Police launched an investigation after Boulos asked to check nearby cameras for poisoning the dogs.
An animal rights activist told Arab News that lanate, a substance banned in Lebanon but readily available, is being used by dog poisoners.
The development comes as authorities in Tripoli investigate the case of a stray dog that rescued a baby left to die in a garbage can.
A passer-by heard the newborn baby crying from inside and saw the dog walking with the bag.
The baby, who was only a few hours old, was taken to a hospital in Tripoli for treatment.
The scene stirred Lebanese public opinion and social media users hailed the dog as a hero.
Animal rights activist Ghina Nahfawi told Arab News: “It turned out to be a female dog that was dragging the newborn baby to the place where the eight puppies were laid.
“The dog did not grab the bag, but instead let the person who approached him take it without attacking him.”
Cases of abandoned and ill-treated dogs have increased in Lebanon in recent years. Roger Akavi, head of the PAW charity, said the reasons go beyond the country’s economic situation, adding that many Lebanese people “don’t know how to handle a dog”.
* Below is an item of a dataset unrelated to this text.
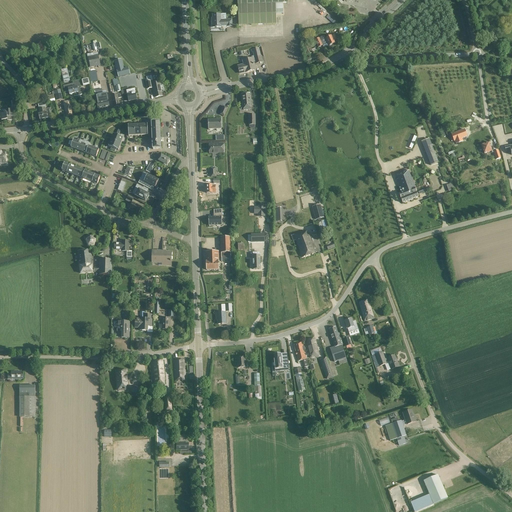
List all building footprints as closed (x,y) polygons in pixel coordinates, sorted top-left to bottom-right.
[(237,0),(239,25),(276,24),(276,15),(283,14),(283,3),(288,2),(287,0),(237,0)] [(232,19),(221,20),(220,14),(212,14),(212,18),(211,18),(212,27),(221,27),(232,27),(232,19)] [(327,43),(329,46),(335,43),(334,41),(336,39),(334,35),(331,36),(331,35),(325,38),(324,36),(314,40),(318,48),(327,43)] [(301,45),(306,56),(313,52),(308,41),(301,45)] [(238,66),(239,73),(246,72),(246,73),(255,70),(253,62),(255,62),(256,64),(263,62),(262,55),(261,56),(259,48),(251,50),(251,53),(253,52),(253,56),(251,57),(252,58),(243,60),(244,65),(238,66)] [(100,66),(98,56),(88,58),(90,68),(100,66)] [(114,61),(118,76),(129,74),(127,67),(123,68),(121,59),(114,61)] [(90,69),(93,83),(99,82),(96,68),(90,69)] [(62,75),(64,83),(70,82),(67,69),(61,70),(58,70),(59,76),(62,75)] [(154,88),(155,97),(162,95),(159,82),(153,84),(151,76),(146,77),(147,82),(146,82),(147,89),(152,88),(154,88)] [(116,86),(117,92),(121,91),(118,78),(113,79),(114,86),(116,86)] [(74,93),(75,96),(82,94),(79,80),(73,82),(73,83),(63,86),(65,92),(69,92),(69,94),(74,93)] [(55,94),(56,100),(63,99),(60,89),(54,91),(54,92),(54,94),(55,94)] [(127,94),(129,101),(137,99),(135,93),(134,90),(131,90),(131,93),(127,94)] [(47,96),(48,103),(55,101),(54,94),(54,92),(52,92),(52,94),(47,96)] [(95,95),(98,109),(110,107),(107,92),(95,95)] [(251,109),(250,93),(242,94),(243,110),(251,109)] [(111,95),(114,107),(120,106),(118,99),(121,98),(121,94),(117,95),(117,94),(111,95)] [(64,106),(66,116),(73,115),(71,104),(70,100),(63,101),(64,106)] [(38,114),(40,120),(53,117),(51,108),(46,109),(46,107),(45,103),(38,105),(40,114),(38,114)] [(7,119),(7,120),(12,120),(11,116),(15,116),(15,109),(9,110),(9,109),(4,109),(5,113),(1,113),(1,120),(7,119)] [(217,129),(217,130),(221,130),(221,120),(208,120),(209,129),(217,129)] [(158,121),(151,121),(153,149),(160,149),(158,121)] [(466,130),(454,134),(456,140),(457,140),(457,143),(464,141),(463,138),(469,136),(466,130)] [(423,148),(430,165),(439,162),(432,144),(431,144),(429,139),(421,142),(424,148),(423,148)] [(76,149),(79,142),(79,141),(78,140),(78,142),(77,142),(77,141),(75,140),(74,141),(73,140),(71,147),(76,149)] [(87,140),(86,140),(84,143),(81,151),(86,153),(89,146),(90,143),(87,142),(87,140)] [(83,144),(79,142),(76,149),(81,151),(84,143),(83,142),(83,144)] [(481,145),(484,153),(493,150),(492,146),(490,147),(489,143),(481,145)] [(223,154),(223,153),(224,153),(223,144),(209,145),(210,154),(219,153),(219,154),(223,154)] [(91,155),(95,147),(93,146),(93,148),(89,146),(86,153),(91,155)] [(96,147),(95,147),(91,155),(96,157),(99,150),(98,150),(98,149),(96,148),(96,149),(95,149),(96,147)] [(170,159),(161,155),(158,160),(167,165),(170,159)] [(65,174),(66,174),(70,165),(65,163),(62,170),(62,171),(63,171),(64,172),(65,172),(66,172),(65,174)] [(68,173),(72,174),(75,167),(70,165),(66,174),(67,175),(68,173)] [(73,175),(77,176),(80,169),(75,167),(72,174),(71,176),(73,177),(73,175)] [(414,188),(415,187),(409,170),(403,172),(403,173),(397,175),(398,179),(396,180),(401,193),(399,194),(399,195),(398,195),(399,198),(400,198),(403,203),(418,197),(414,188)] [(83,179),(87,180),(90,173),(85,171),(81,180),(83,180),(83,179)] [(147,183),(155,187),(159,181),(143,172),(137,183),(145,187),(147,183)] [(95,175),(92,184),(93,184),(93,183),(94,183),(94,184),(96,185),(97,184),(100,177),(95,175)] [(144,188),(137,185),(135,189),(138,191),(135,196),(145,201),(147,199),(149,196),(148,195),(149,195),(142,191),(144,188)] [(133,203),(129,209),(138,214),(142,208),(133,203)] [(324,218),(320,205),(312,207),(315,220),(324,218)] [(222,209),(214,210),(214,217),(209,217),(209,225),(222,225),(222,217),(223,217),(222,209)] [(296,240),(302,258),(316,253),(314,249),(316,248),(314,244),(312,244),(309,235),(307,235),(305,231),(291,236),(293,241),(296,240)] [(85,240),(87,246),(95,246),(96,240),(91,236),(90,236),(88,234),(84,238),(86,240),(85,240)] [(230,239),(221,240),(222,261),(231,260),(230,239)] [(127,259),(132,259),(132,251),(129,251),(129,242),(122,242),(122,244),(114,244),(114,251),(122,251),(122,252),(127,252),(127,259)] [(78,251),(80,273),(93,272),(92,254),(88,254),(88,250),(78,251)] [(165,265),(171,266),(172,251),(152,251),(152,262),(165,263),(165,265)] [(206,261),(207,270),(218,270),(218,261),(219,261),(219,251),(206,252),(206,261)] [(252,255),(253,269),(261,269),(260,255),(260,252),(253,252),(253,255),(252,255)] [(99,275),(112,275),(112,259),(99,259),(99,267),(93,268),(94,273),(99,272),(99,275)] [(359,303),(365,321),(374,318),(368,300),(359,303)] [(162,329),(169,329),(169,327),(170,327),(170,318),(170,317),(174,317),(174,311),(168,311),(168,317),(168,318),(162,318),(162,324),(159,324),(159,329),(162,329)] [(218,324),(226,324),(225,312),(216,312),(216,318),(217,318),(218,324)] [(139,330),(148,330),(148,322),(152,322),(152,315),(145,315),(145,319),(135,319),(135,323),(139,323),(139,330)] [(352,321),(351,319),(345,321),(347,329),(349,333),(358,330),(355,320),(352,321)] [(121,337),(129,338),(129,321),(117,321),(117,327),(117,329),(117,331),(118,333),(121,333),(121,337)] [(368,334),(369,336),(375,334),(373,326),(366,328),(368,334)] [(337,329),(336,328),(335,327),(329,329),(335,347),(329,348),(334,362),(346,358),(342,344),(343,344),(339,333),(338,333),(337,330),(337,329)] [(319,357),(319,356),(315,338),(306,341),(310,358),(316,356),(317,357),(319,357)] [(302,360),(304,370),(306,369),(306,367),(309,366),(307,359),(306,359),(304,351),(305,351),(304,346),(303,346),(302,342),(293,344),(297,361),(302,360)] [(388,362),(391,369),(399,366),(396,358),(396,359),(394,355),(387,358),(385,359),(383,352),(371,356),(375,368),(387,364),(387,362),(388,362)] [(276,354),(273,354),(273,362),(274,361),(276,361),(276,365),(275,365),(275,371),(278,370),(278,371),(279,371),(279,370),(283,370),(282,354),(276,354)] [(247,368),(245,357),(236,358),(237,369),(247,368)] [(333,377),(327,358),(320,360),(326,379),(333,377)] [(175,381),(185,380),(184,359),(174,360),(175,381)] [(152,361),(154,385),(163,384),(163,377),(164,377),(163,360),(152,361)] [(293,369),(299,392),(305,391),(301,373),(300,367),(293,369)] [(126,370),(116,371),(118,391),(128,390),(127,380),(127,376),(126,376),(126,370)] [(8,380),(22,380),(22,379),(24,379),(24,375),(22,375),(22,371),(11,371),(11,375),(8,375),(8,380)] [(259,399),(259,400),(262,399),(261,386),(260,386),(259,374),(254,374),(255,398),(257,398),(257,399),(259,399)] [(19,396),(19,417),(35,417),(35,397),(35,385),(19,385),(19,396)] [(332,395),(334,404),(340,403),(338,394),(332,395)] [(171,395),(164,396),(166,410),(172,409),(171,395)] [(399,445),(406,443),(404,436),(406,435),(403,426),(407,425),(415,422),(414,416),(413,416),(411,411),(403,413),(405,420),(402,421),(398,422),(397,418),(391,420),(392,424),(385,426),(390,440),(401,437),(402,440),(397,441),(399,445)] [(438,475),(424,481),(434,504),(448,498),(438,475)]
There have been several incidents of dogs being shot, poisoned, or burned, with people bragging about their crimes on social media and many people being arrested.
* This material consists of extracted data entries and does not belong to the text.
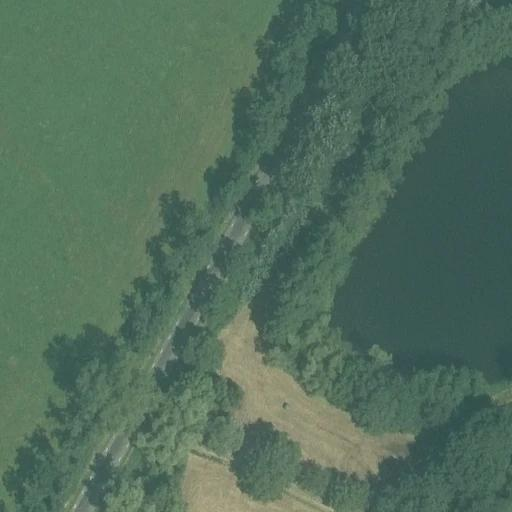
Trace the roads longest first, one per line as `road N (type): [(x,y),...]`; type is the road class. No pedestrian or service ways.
road 1 (unclassified): [(82,511),(371,0)]
road 2 (track): [(137,415),(338,511)]
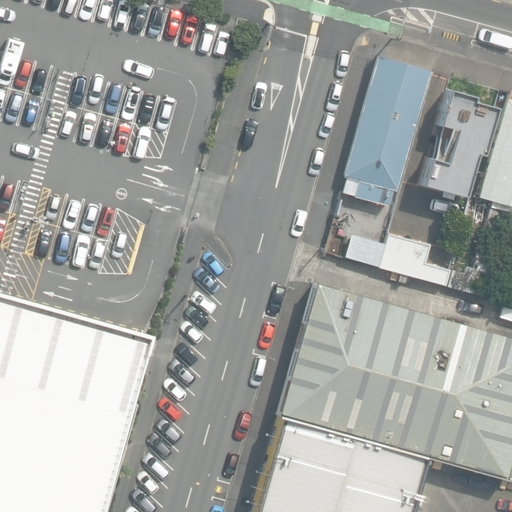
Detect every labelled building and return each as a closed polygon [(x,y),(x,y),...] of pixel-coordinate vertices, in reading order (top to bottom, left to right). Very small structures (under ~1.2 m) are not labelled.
[(389,190),(393,191),(427,68),(372,53),(338,174),(342,175),(338,191),(349,194),(349,195),(385,205),(389,190)] [(511,88),(504,86),(473,195),(487,199),(486,205),(511,212),(511,209),(511,88)] [(478,154),(492,105),(466,97),(467,94),(441,87),(430,122),(435,124),(426,155),(421,154),(414,181),(439,188),(437,194),(446,197),(448,191),(461,195),(473,152),(478,154)] [(428,243),(384,231),(381,242),(374,265),(442,284),(446,268),(423,261),(428,243)] [(341,256),(374,265),(381,242),(347,233),(341,256)] [(511,337),(313,281),(275,415),(278,416),(421,456),(511,480),(511,337)] [(0,511),(94,511),(144,333),(0,290),(0,511)] [(405,511),(421,456),(278,416),(250,511),(405,511)]
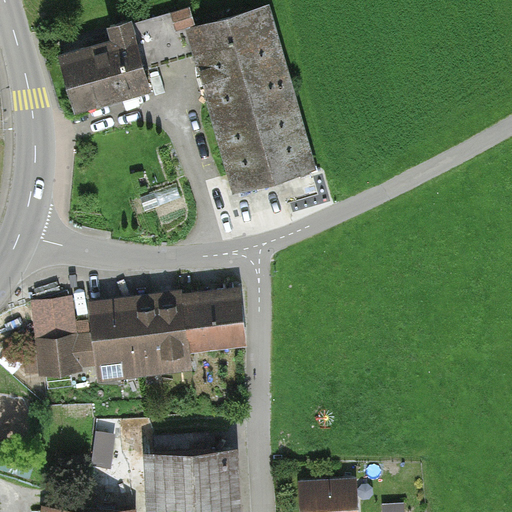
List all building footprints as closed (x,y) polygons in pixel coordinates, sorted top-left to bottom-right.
[(313,164),(269,2),(193,23),(190,9),(131,24),(129,15),(103,22),(105,31),(54,45),(73,112),(149,91),(141,64),(193,50),(231,187),(313,164)] [(246,337),(240,290),(94,308),(97,332),(40,339),(44,371),(101,364),(102,374),(192,363),(190,344),(246,337)] [(209,433),(155,436),(158,511),(235,511),(232,447),(210,448),(209,433)] [(93,482),(109,485),(117,441),(100,438),(93,482)] [(355,511),(354,480),(304,483),(305,511),(355,511)]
Akavi said the punishment for mistreatment of dogs in Lebanon is not severe enough.
“We know that some of the convicts were released after presenting a medical certificate that they were insane … for example,” he told Arab News.
Baalbek-Hermal governor Bashir Kheder recently declared that the legal punishment for the crime of killing animals is insufficient.
He said the judiciary should compel dog-killers to undergo psychiatric treatment and work in a shelter for stray dogs during the summer holidays with the aim of rehabilitating them under the strict supervision of volunteers.
Akavi said the process of educating the public on how to be kind to animals needs to address the younger generation because older people have preconceived ideas that are difficult to change.
He suggested that microchipping of dogs be made mandatory “so dog owners can take responsibility” and added that stray dogs “should be sterilized, vaccinated and put back on the streets with tags like they do in Istanbul”.
“Also, municipalities should secure shelters to avoid losing control of stray dogs.”
Nahfawi and Akavi acknowledged that there are serious problems with unlicensed pet shops in Lebanon, where some animals are bred in their homes and then sold on the street.
Nahfawi said: “We, as activists, are checking pet shops and trying to make sure the animals are safe and well cared for.
“However, this requires the efforts of the state, such as the Ministry of Agriculture and the Ministry of Environment.”
Nahfawi estimates the number of stray dogs in Lebanon to be around 55,000, while there are no statistics on the number of domestic dogs.
“Since the beginning of the economic crisis in Lebanon, we have started to see pet dogs being abandoned and dumped on the streets of Beirut and other cities,” she said.
Many do not know how to handle these animals in the absence of animal welfare culture, she added.